A real-life example of large-scale manipulation was the 1993 parliamentary election in Russia, where the LDPR received 24% of seats. Although most experts had predicted with confidence -- and publicised it everywhere -- that Gaidar's party would win by a wide margin, many people voted tactically for the LDPR -- not necessarily because it was their party of choice, but in order to have opposition politicians represented in parliament.

In fact, political practice and research both reveal that the majority voting rule is not the only one which is manipulable. In the early 1970s, two American authors, Allan Gibbard and Mark Satterthwaite, independently published mathematical proof that any voting rule must be manipulable, as voters can always modify their ballot to defend their opinion better.

Researchers interested in the subject have been working to rank different decision-making rules based on their manipulability. HSE professor, mathematician Fuad Aleskerov, was one of the first to publish a paper on the topic in 1999, entitled Degree of Manipulability of Social Choice Procedures discussing the use of computer modelling in testing collective decision-making procedures for manipulation. "There are no perfect rules and procedures.
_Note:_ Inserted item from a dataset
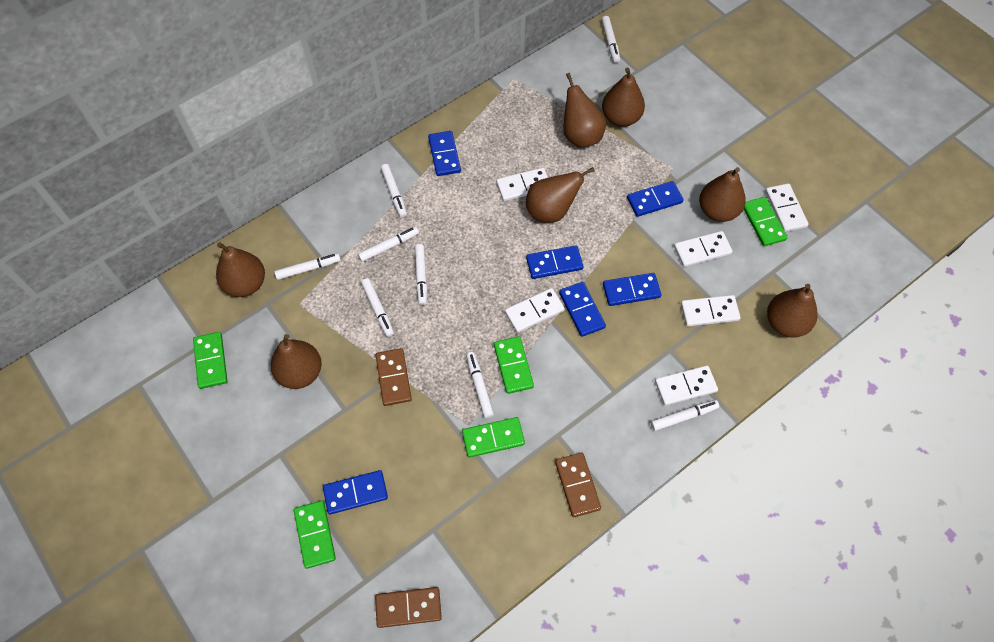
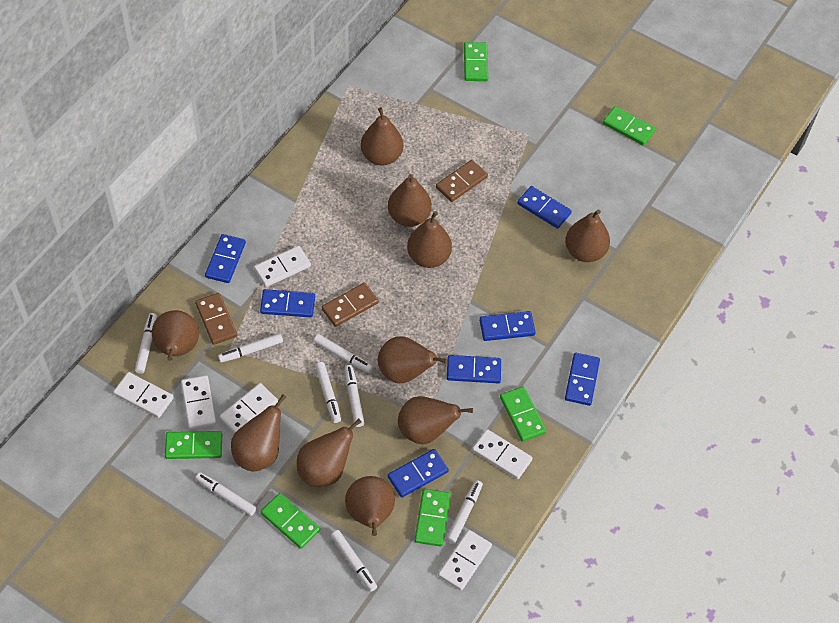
blue domino: [323,470,388,514] [428,131,461,176] [526,245,583,279] [559,282,606,337] [603,273,661,306] [627,181,684,217] = 6 -> [205,234,246,283] [260,289,315,317] [387,449,449,498] [447,355,501,383] [479,311,536,341] [517,186,572,229] [565,353,600,406] = 7
brown pear: [216,242,265,297] [271,334,322,389] [526,167,595,223] [563,73,606,148] [602,68,645,127] [699,167,746,222] [767,284,818,338] = 7 -> [152,310,199,361] [231,394,286,472] [297,419,362,487] [345,476,395,536] [361,107,404,165] [378,336,448,383] [388,174,432,227] [398,396,473,444] [407,211,452,268] [565,209,610,262] = 10
green domino: [193,332,227,389] [294,501,336,569] [462,417,525,458] [494,336,534,394] [744,197,788,246] = 5 -> [165,431,222,459] [260,493,320,549] [415,489,451,547] [464,42,488,81] [500,386,546,442] [603,106,656,145] = 6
Manipulability is present in any procedure, according to a mathematical theorem. However, mathematical computation and modelling can indicate which rules are better than others," Professor Aleskerov explains.

In their paper Manipulability of Majority Relation-based Collective Decision Rules, HSE researchers Aleskerov and Karabekyan consider 10 majority relation-based procedures and demonstrate that two of them -- Uncovered set II and Fishburn's rule -- are less manipulable than the others.

Fishburn's rule proposed by Peter C. Fishburn allows avoiding cycles, i.e. voting situations where the winner cannot be determined by a majority vote, because for any option, a better alternative has been chosen: A>B>C>A. This is how the rule works. First, pairwise comparisons of all options are performed to establish the majority preference. For example, with three options, all three pairs, A and B, A and C, and B and C, are voted on to determine which alternative is preferred by a majority in each case. Then upper contours of preferred alternatives are constructed: for example, if a majority of voters prefer A to C and B to C, then A and B are placed in the upper contour relevant to C. Then a dominance relation is constructed based on the contour nesting principle: the fewer alternatives in the upper contour, the better. Undominated options are then finally chosen.

The Uncovered set II rule is similar to Fishburn's rule, but stricter in respect of dominance: in addition to upper contour nesting, it also requires dominance by the majority relation.

According to the researchers, by knowing which rules are the least manipulable, these can be recommended when decisions are made by small groups of voters, such as committees, boards of directors and others. "Due to their complexity, such rules are unlikely to be used in mass elections, but who knows -- the study's findings may become highly relevant in the foreseeable future, in particular, as part of computerised decision support systems," said Aleskerov.